*Written task*
Your output must hold every entry exactly as written and none of the pictures.

'''

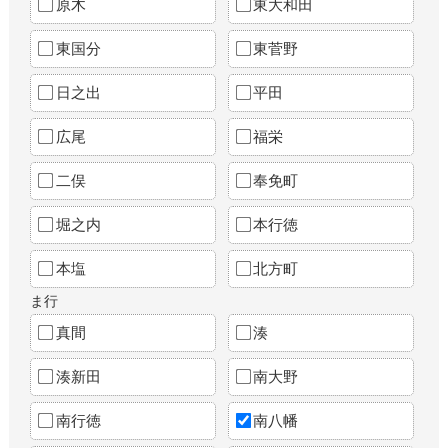
原木
東大和田
東国分
東菅野
日之出
平田
広尾
福栄
二俣
奉免町
堀之内
本行徳
本塩
北方町
ま行
真間
湊
湊新田
南大野
南行徳
南八幡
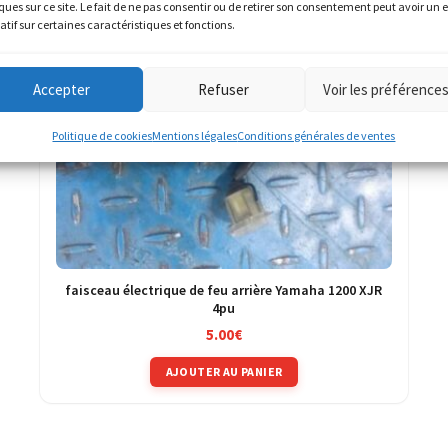
ques sur ce site. Le fait de ne pas consentir ou de retirer son consentement peut avoir un e
atif sur certaines caractéristiques et fonctions.
Accepter
Refuser
Voir les préférence
Politique de cookies
Mentions légales
Conditions générales de ventes
faisceau électrique de feu arrière Yamaha 1200 XJR
4pu
5.00
€
AJOUTER AU PANIER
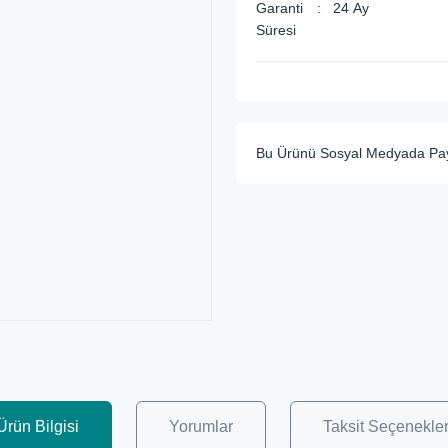
Garanti
24 Ay
Süresi
Bu Ürünü Sosyal Medyada Pa
Ürün Bilgisi
Yorumlar
Taksit Seçenekler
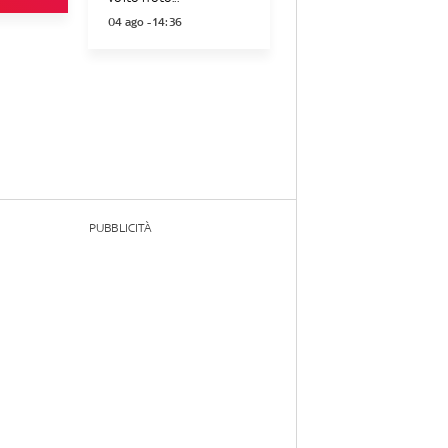
04 ago - 14:36
PUBBLICITÀ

'''

*Task solution*
原木
東大和田
東国分
東菅野
日之出
平田
広尾
福栄
二俣
奉免町
堀之内
本行徳
本塩
北方町
ま行
真間
湊
湊新田
南大野
南行徳
南八幡
ques sur ce site. Le fait de ne pas consentir ou de retirer son consentement peut avoir un e
atif sur certaines caractéristiques et fonctions.
Accepter
Refuser
Voir les préférence
Politique de cookies
Mentions légales
Conditions générales de ventes
faisceau électrique de feu arrière Yamaha 1200 XJR
4pu
5.00
€
AJOUTER AU PANIER
Garanti
24 Ay
Süresi
Bu Ürünü Sosyal Medyada Pa
Ürün Bilgisi
Yorumlar
Taksit Seçenekler
04 ago - 14:36
PUBBLICITÀ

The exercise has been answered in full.